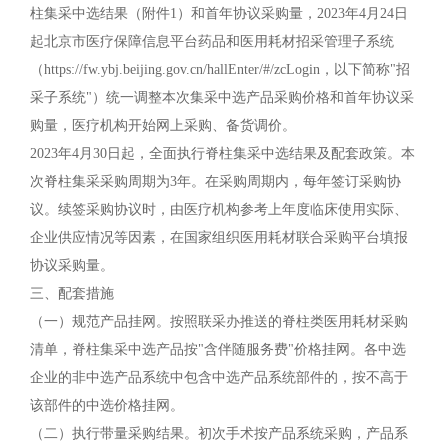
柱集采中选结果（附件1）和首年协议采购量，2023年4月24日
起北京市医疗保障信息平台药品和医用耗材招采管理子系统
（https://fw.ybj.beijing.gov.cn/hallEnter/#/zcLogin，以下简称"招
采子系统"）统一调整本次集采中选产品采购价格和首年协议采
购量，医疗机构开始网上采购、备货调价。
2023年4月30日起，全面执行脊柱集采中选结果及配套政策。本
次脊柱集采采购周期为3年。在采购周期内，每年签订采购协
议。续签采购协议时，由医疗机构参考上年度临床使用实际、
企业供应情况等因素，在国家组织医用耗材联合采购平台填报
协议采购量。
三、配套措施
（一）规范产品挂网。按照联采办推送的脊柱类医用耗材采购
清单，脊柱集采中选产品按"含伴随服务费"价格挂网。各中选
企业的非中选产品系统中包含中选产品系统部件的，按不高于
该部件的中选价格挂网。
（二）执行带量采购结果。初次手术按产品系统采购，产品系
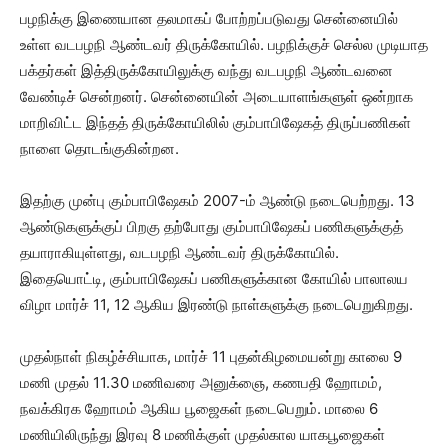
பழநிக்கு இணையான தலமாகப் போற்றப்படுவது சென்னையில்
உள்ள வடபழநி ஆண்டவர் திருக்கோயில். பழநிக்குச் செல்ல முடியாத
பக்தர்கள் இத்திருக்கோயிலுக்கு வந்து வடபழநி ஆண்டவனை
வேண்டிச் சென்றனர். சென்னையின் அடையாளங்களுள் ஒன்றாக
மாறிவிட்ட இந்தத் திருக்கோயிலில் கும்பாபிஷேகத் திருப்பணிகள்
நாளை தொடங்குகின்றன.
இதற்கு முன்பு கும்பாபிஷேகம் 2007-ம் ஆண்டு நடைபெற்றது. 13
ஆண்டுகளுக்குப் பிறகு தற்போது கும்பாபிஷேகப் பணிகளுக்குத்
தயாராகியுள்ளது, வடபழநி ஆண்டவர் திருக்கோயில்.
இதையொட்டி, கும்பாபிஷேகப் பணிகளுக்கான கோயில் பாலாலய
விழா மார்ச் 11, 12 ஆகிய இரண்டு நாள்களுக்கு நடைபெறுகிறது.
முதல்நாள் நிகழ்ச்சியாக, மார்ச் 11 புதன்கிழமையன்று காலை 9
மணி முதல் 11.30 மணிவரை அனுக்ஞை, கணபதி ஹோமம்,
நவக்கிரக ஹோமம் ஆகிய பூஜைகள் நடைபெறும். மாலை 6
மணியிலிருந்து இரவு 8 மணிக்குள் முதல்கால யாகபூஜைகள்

==

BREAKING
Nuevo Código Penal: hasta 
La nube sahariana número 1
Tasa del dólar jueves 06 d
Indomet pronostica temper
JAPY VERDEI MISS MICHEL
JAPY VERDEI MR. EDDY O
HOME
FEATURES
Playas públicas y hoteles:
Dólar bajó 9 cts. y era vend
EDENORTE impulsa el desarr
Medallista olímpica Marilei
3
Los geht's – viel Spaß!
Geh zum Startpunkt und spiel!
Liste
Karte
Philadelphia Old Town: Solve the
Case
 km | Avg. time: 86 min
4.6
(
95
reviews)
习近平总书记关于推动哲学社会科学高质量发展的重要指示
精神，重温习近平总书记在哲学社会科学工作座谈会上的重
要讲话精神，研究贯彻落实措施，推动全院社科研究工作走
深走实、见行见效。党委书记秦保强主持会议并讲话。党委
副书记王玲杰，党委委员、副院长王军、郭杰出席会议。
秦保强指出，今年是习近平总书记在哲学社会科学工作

* * *

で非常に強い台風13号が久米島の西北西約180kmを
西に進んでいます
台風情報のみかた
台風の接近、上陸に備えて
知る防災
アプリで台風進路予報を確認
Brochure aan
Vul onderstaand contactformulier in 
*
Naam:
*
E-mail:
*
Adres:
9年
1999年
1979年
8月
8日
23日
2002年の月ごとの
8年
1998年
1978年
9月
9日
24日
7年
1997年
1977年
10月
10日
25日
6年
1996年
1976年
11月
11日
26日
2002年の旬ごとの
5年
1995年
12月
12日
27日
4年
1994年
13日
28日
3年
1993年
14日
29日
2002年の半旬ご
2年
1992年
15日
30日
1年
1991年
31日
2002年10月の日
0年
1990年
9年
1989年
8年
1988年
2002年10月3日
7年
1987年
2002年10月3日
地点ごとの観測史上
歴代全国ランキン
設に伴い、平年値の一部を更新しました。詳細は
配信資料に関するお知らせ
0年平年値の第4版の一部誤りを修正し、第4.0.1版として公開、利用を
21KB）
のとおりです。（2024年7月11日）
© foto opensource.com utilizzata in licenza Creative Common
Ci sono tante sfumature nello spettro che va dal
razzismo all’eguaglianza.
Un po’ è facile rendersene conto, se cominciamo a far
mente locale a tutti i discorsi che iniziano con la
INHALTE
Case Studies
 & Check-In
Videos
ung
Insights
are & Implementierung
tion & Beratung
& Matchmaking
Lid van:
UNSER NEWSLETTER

## What you need to do
Please copy the listing above word for word, beginning with the line that contains "で非常に強い台風13号が久米島の西北西約180kmを" and continuing through the line that contains "razzismo all’eguaglianza.", with both of those lines included.

## Answer to the problem
で非常に強い台風13号が久米島の西北西約180kmを
西に進んでいます
台風情報のみかた
台風の接近、上陸に備えて
知る防災
アプリで台風進路予報を確認
Brochure aan
Vul onderstaand contactformulier in 
*
Naam:
*
E-mail:
*
Adres:
9年
1999年
1979年
8月
8日
23日
2002年の月ごとの
8年
1998年
1978年
9月
9日
24日
7年
1997年
1977年
10月
10日
25日
6年
1996年
1976年
11月
11日
26日
2002年の旬ごとの
5年
1995年
12月
12日
27日
4年
1994年
13日
28日
3年
1993年
14日
29日
2002年の半旬ご
2年
1992年
15日
30日
1年
1991年
31日
2002年10月の日
0年
1990年
9年
1989年
8年
1988年
2002年10月3日
7年
1987年
2002年10月3日
地点ごとの観測史上
歴代全国ランキン
設に伴い、平年値の一部を更新しました。詳細は
配信資料に関するお知らせ
0年平年値の第4版の一部誤りを修正し、第4.0.1版として公開、利用を
21KB）
のとおりです。（2024年7月11日）
© foto opensource.com utilizzata in licenza Creative Common
Ci sono tante sfumature nello spettro che va dal
razzismo all’eguaglianza.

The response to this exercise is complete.